Yes, it's round-robin by default.  You can disable round-robin in the properties pages of the DNS servers (under the Advanced tab, I believe), but there's typically no reason to do this.  So the first time a DNS server is queried for that name, it'll return the IP address of the first corresponding host record.  The second time it's queried, it'll return the second one, etc.  It should be mentioned that you won't see this exact behavior on a client.  Multiple queries for the same name from a single client will return the same IP address for a while, because the client will have that address in its resolver cache and won't actually query a DNS server until the cached record expires or the entire cache is flushed.
i know i could use the default domain name instead, but it had connections to other servers except for the domain controllers.
Are you saying you've got blank host records in DNS (host records with the name "same as parent folder") referring to machines other than domain controllers?  If so, that's a problem.  Those records are used by domain members to locate a DC, and they shouldn't ever refer to anything but DCs.

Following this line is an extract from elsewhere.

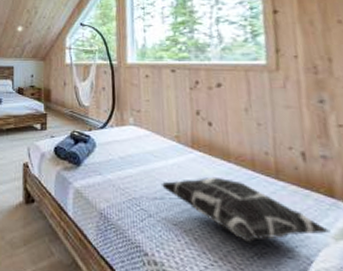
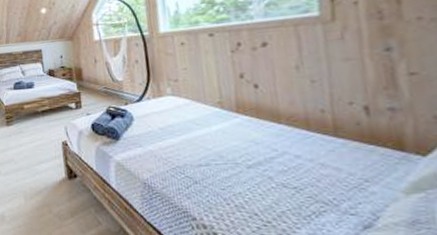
decorative pillow: present [160,176,331,242] -> none [205,139,400,201]

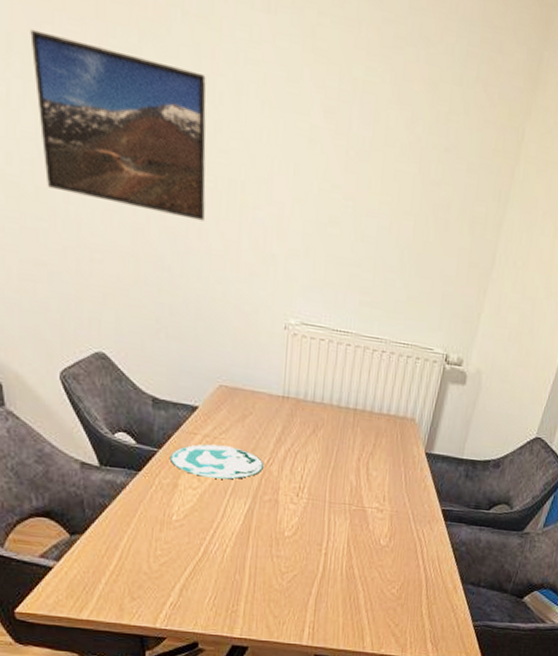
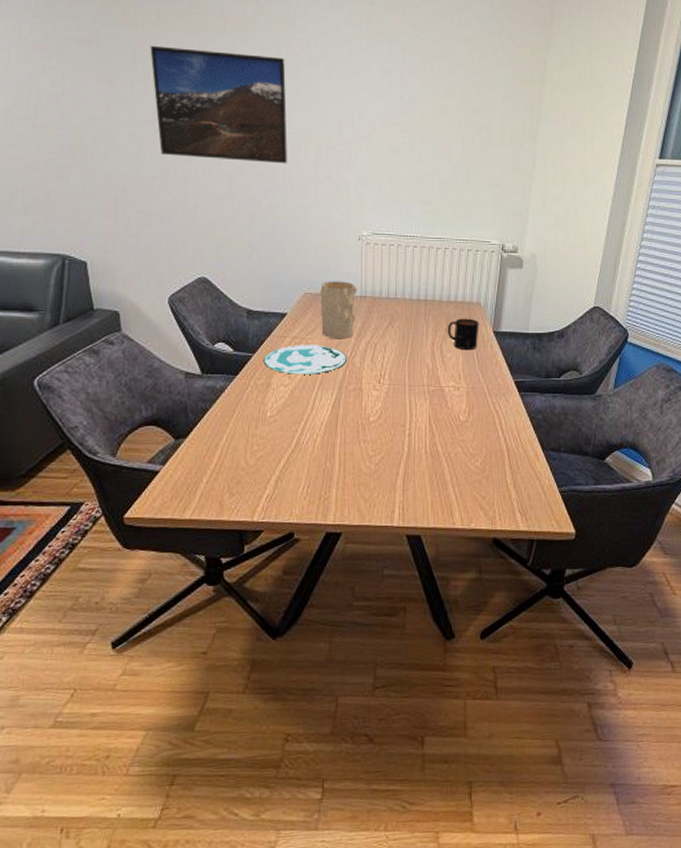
vase: none [236,374,280,443] -> present [320,281,358,339]
mug: none [375,434,411,471] -> present [447,318,479,351]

To answer the question, there's no true load-balancing mechanism built into DNS.  Round-robin DNS does load balancing only on the most basic level; it doesn't care whether a given server is down and will return its IP address anyway.  Network Load Balancing (NLB) is outage-aware, but I can't think of a way to make it work in this scenario.  If those apps that you're running are AD-aware, they should be able to use AD's built-in mechanisms to locate a DC that's running.  Have you actually experienced problems with them?

Author

Commented:
Great Explanation!
Thank you so much!

Author

Commented:
I haven't had any problems but yes the original DOMAINNAME.COM is full with other IP addresses that are not DC's, some are even external IP's i need to figure out how come it happened.